§ **SUPPLIED TEXT**
E. PROPOSED AMENDMENTS TO THE ALTERNATIVE REBUTTAL

[50] We believe that it is imperative that the alternative rebuttal be modified to eliminate the "reasonably anticipated" test. At the same time, we believe that, in order to address IRS and Treasury concerns if discussions commence within six months of the distribution, a heightened degree of scrutiny could be applied under the "intent" prong of the alternative rebuttal if there is, with respect to the acquisition at issue, an agreement, understanding, arrangement or substantial negotiations within six months following the distribution.

[51] Accordingly, under the modified alternative rebuttal, taxpayers would be required to prove by clear and convincing evidence that, at the time of the distribution, Distributing, Controlled and their controlling shareholders did not intend that one or more persons would acquire a 50-Percent Interest in Distributing or Controlled during the two-year period following the distribution. Taxpayers would not be able to satisfy the modified alternative rebuttal by demonstrating that the intent to facilitate the Acquisition was only insubstantial in relation to a valid corporate business purpose. 23 As discussed below, we believe such an approach is consistent with the intent and language of the statute.

[52] Moreover, the Committee's recommendations would make the alternative rebuttal more realistic by imposing the "intent test" of the alternative rebuttal on the relevant parties (i.e., Distributing, Controlled, and the controlling shareholders), which is consistent with the statutory language of Section 355(e). If the parties to the spin-off can prove by clear and convincing evidence that they did not intend to engage in a subsequent acquisitive transaction, the Committee believes that this should definitively disprove the existence of a plan to engage in such a transaction or the relationship between the spin-off and such a transaction, absent the existence of an acquisition unintended by the distributing corporation that is nonetheless anticipated based upon the stated intention of an identifiable potential acquirer.

[53] Nowhere in the Code or legislative history to Section 355(e) is there an inference that taxpayers would be required to satisfy the onerous "reasonably anticipated" standard if an acquisitive transaction can be proven not to be part of a "plan or series of related transactions" that includes the distribution. The requirement to prove by clear and convincing evidence that the parties to the spin-off did not intend an acquisition of 50% or more of the stock of Distributing or Controlled (subject to a heightened degree of scrutiny in the case of an acquisition in which "discussions" commenced within six months of the spin-off), combined with our suggested requirement that the parties not be aware of a specific impending "unintended" acquisition, will, as a practical matter, enforce the edict of the statute because taxpayers will still have to bring forward objective evidence, such as proof of a change in circumstances. In addition, the requirement will be very difficult to satisfy factually in cases in which "discussions" commence within 6 months of the distribution because of the heightened degree of scrutiny. For example, if the business purpose for a distribution is an IPO of Controlled, and Controlled is sold pursuant to an auction process that commenced within six months of the distribution, the taxpayer will have the difficult task of establishing by clear and convincing evidence that such sale was not intended at the time of the distribution (subject to the heightened degree of scrutiny).

Data visualization images:
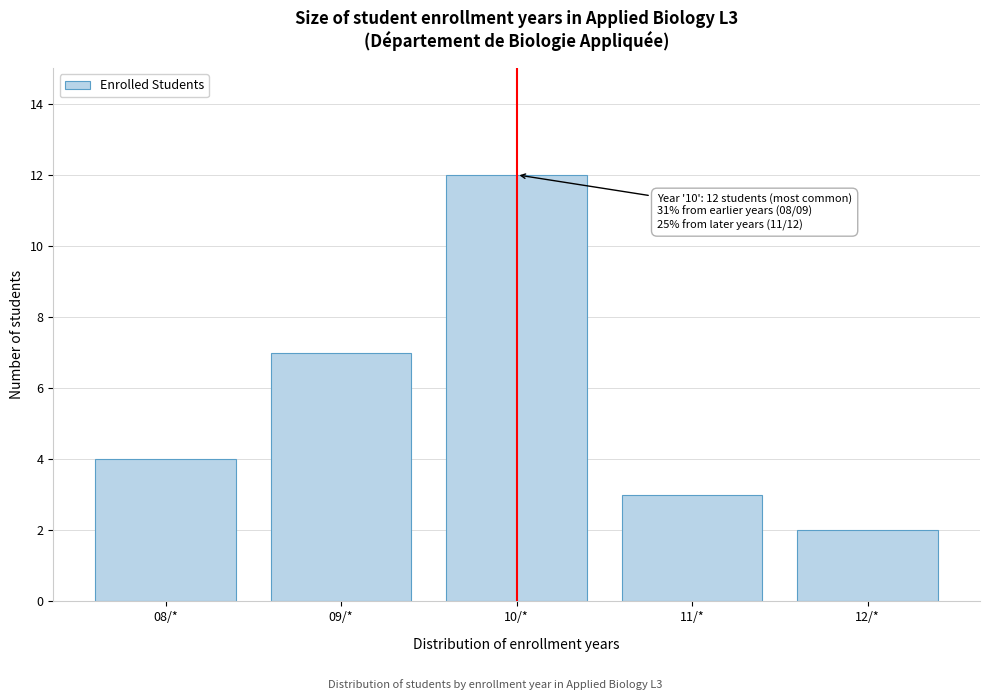

Reading left to right, what are all the values shown in this chart?

4	7	12	3	2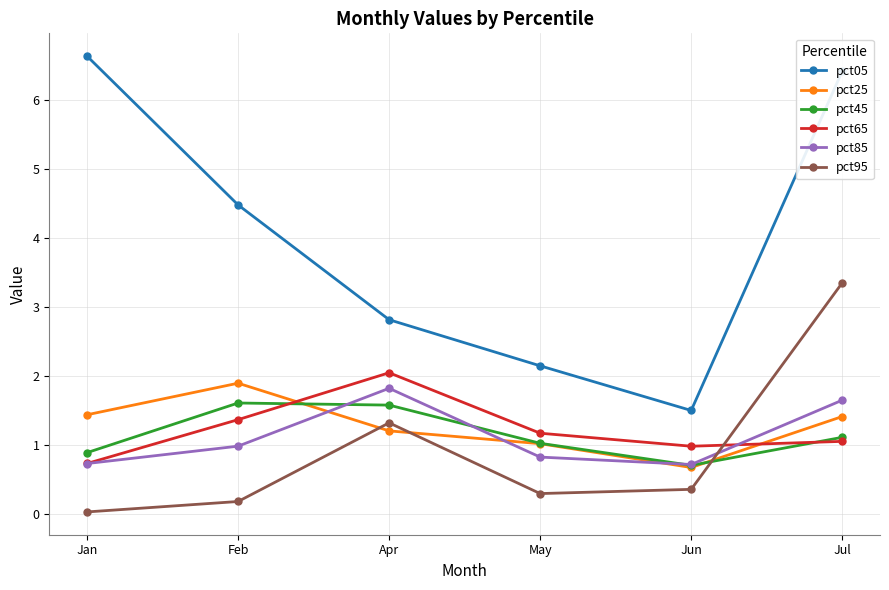

What is the maximum value shown in the chart?

6.6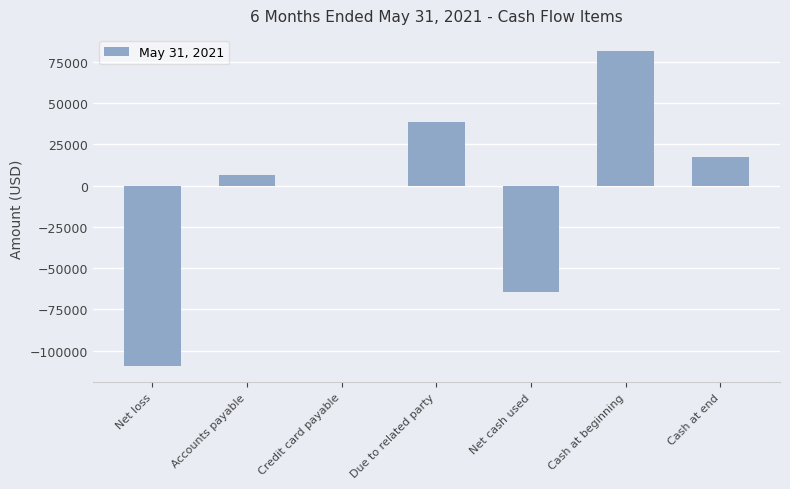

At which category does the chart reach its peak across all series?

Cash at beginning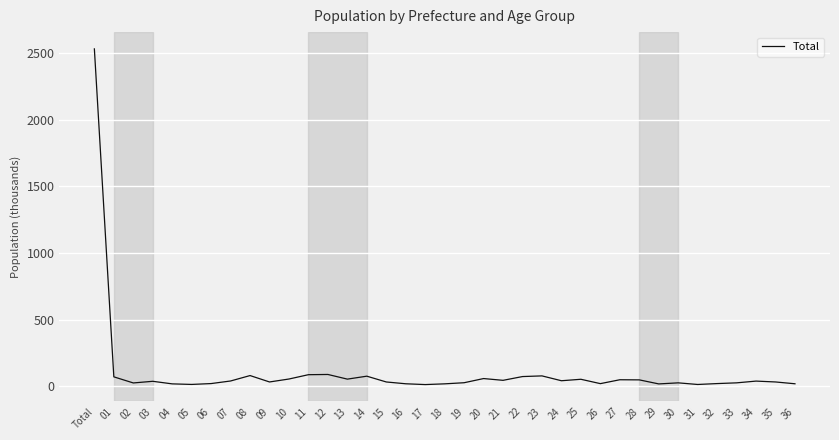

Does the chart have visible grid lines?

Yes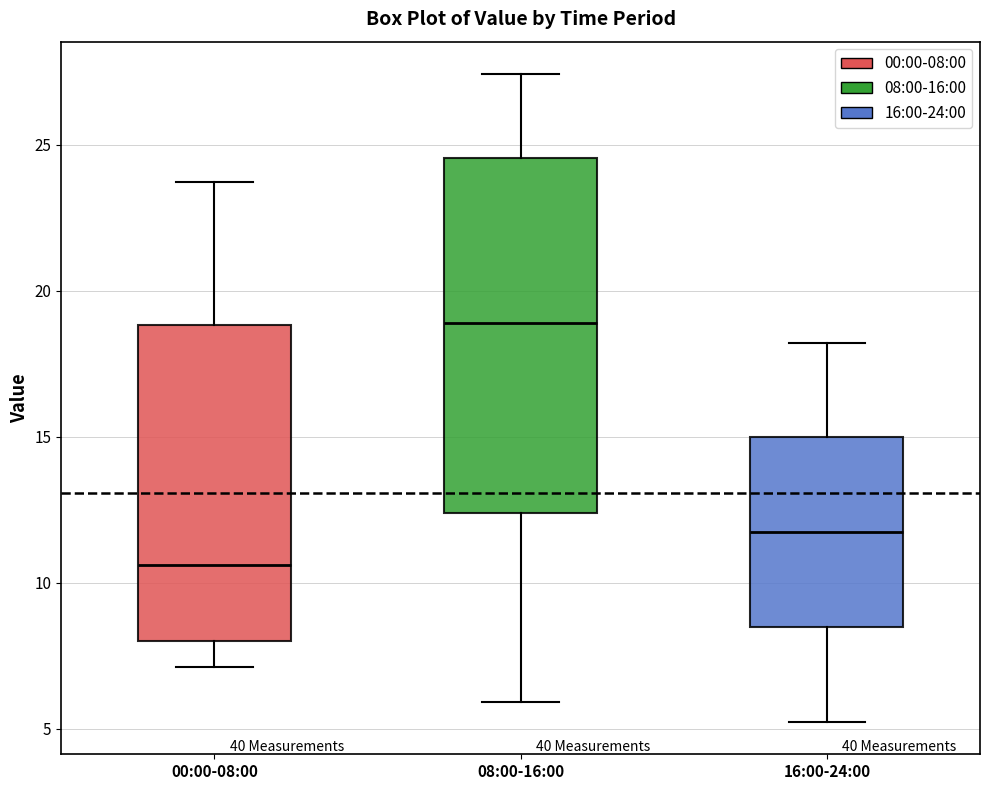

Reading left to right, transcribe this box plot: for each box, give where its median line is, the range the box spans, and where its two whiskers end, as read against the y-axis. The values are not printed on the chart, so give them approximately, as read against the axis.

00:00-08:00: median 10.5, box 8.0 to 19.0, whiskers 7.0 to 23.5
08:00-16:00: median 19.0, box 12.5 to 24.5, whiskers 6.0 to 27.5
16:00-24:00: median 11.5, box 8.5 to 15.0, whiskers 5.0 to 18.0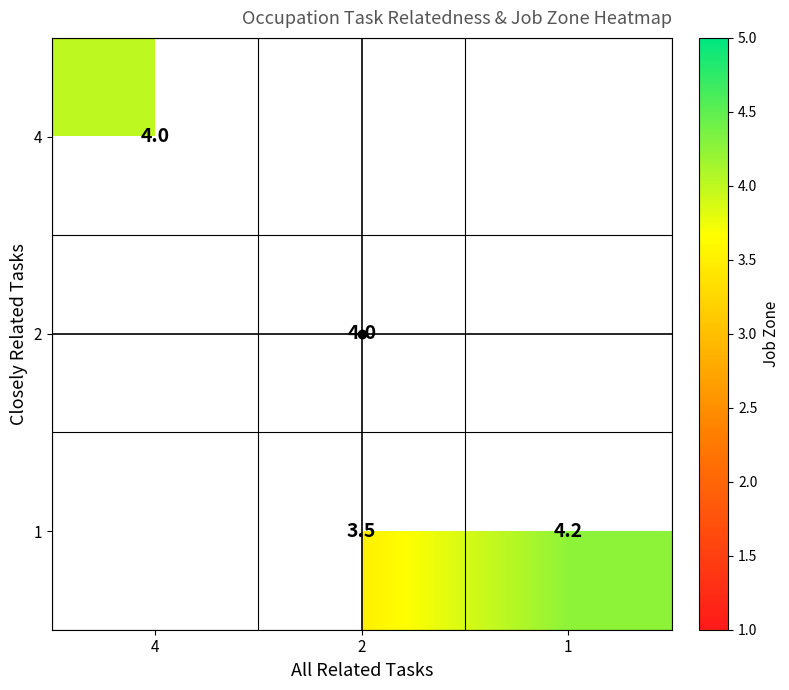

True or false: 4 has a value of 2.4 at 4.

False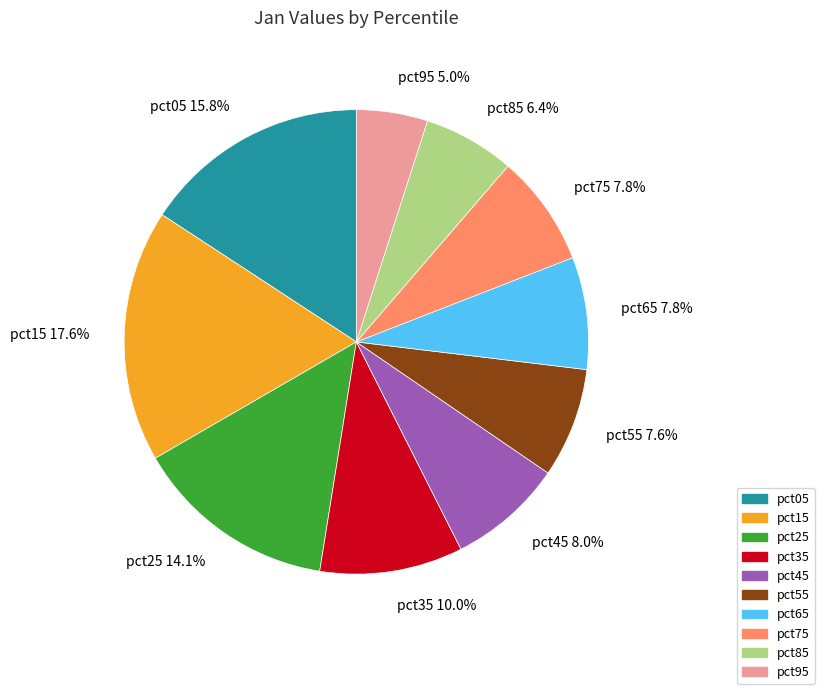

Is it true that pct75 is 8% of the pie?

True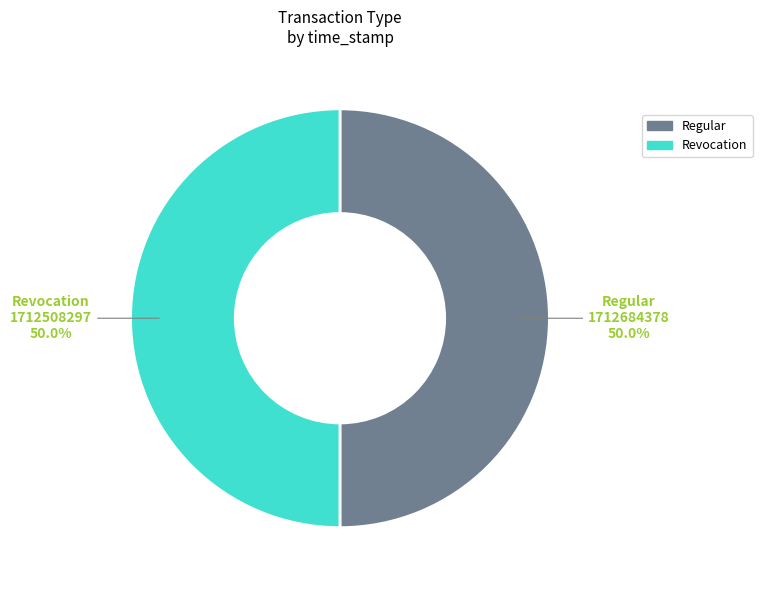

What percentage do Regular and Revocation together represent?

100.0%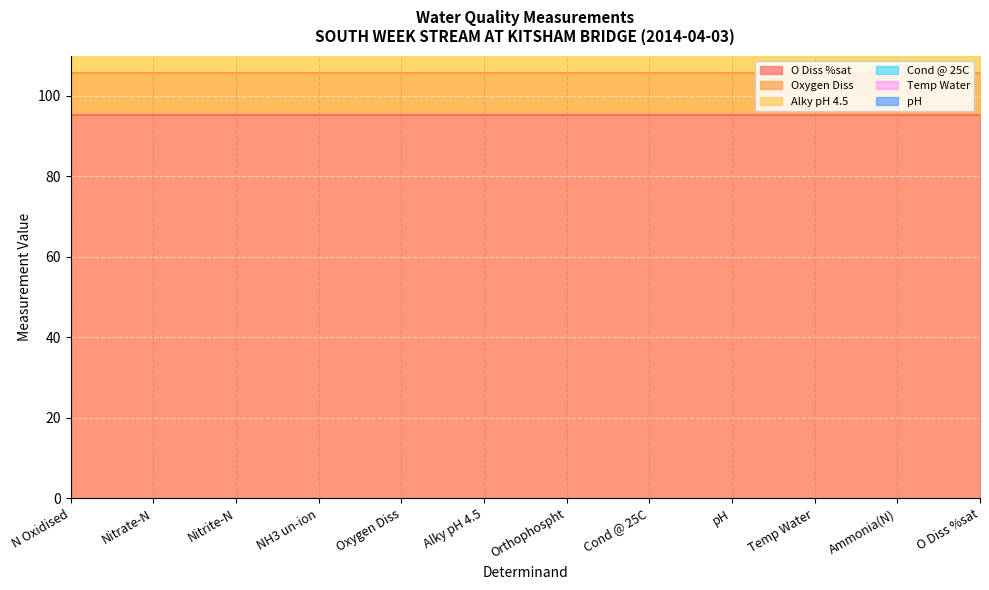

Between Temp Water and O Diss %sat, which series saw the biggest shift?

O Diss %sat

§ **WHAT IS NEEDED**
Write out the part of the alternative rebuttal text between "[50] We believe" and "months following the distribution.", inclusive.

§ **ANSWER BELOW**
[50] We believe that it is imperative that the alternative rebuttal be modified to eliminate the "reasonably anticipated" test. At the same time, we believe that, in order to address IRS and Treasury concerns if discussions commence within six months of the distribution, a heightened degree of scrutiny could be applied under the "intent" prong of the alternative rebuttal if there is, with respect to the acquisition at issue, an agreement, understanding, arrangement or substantial negotiations within six months following the distribution.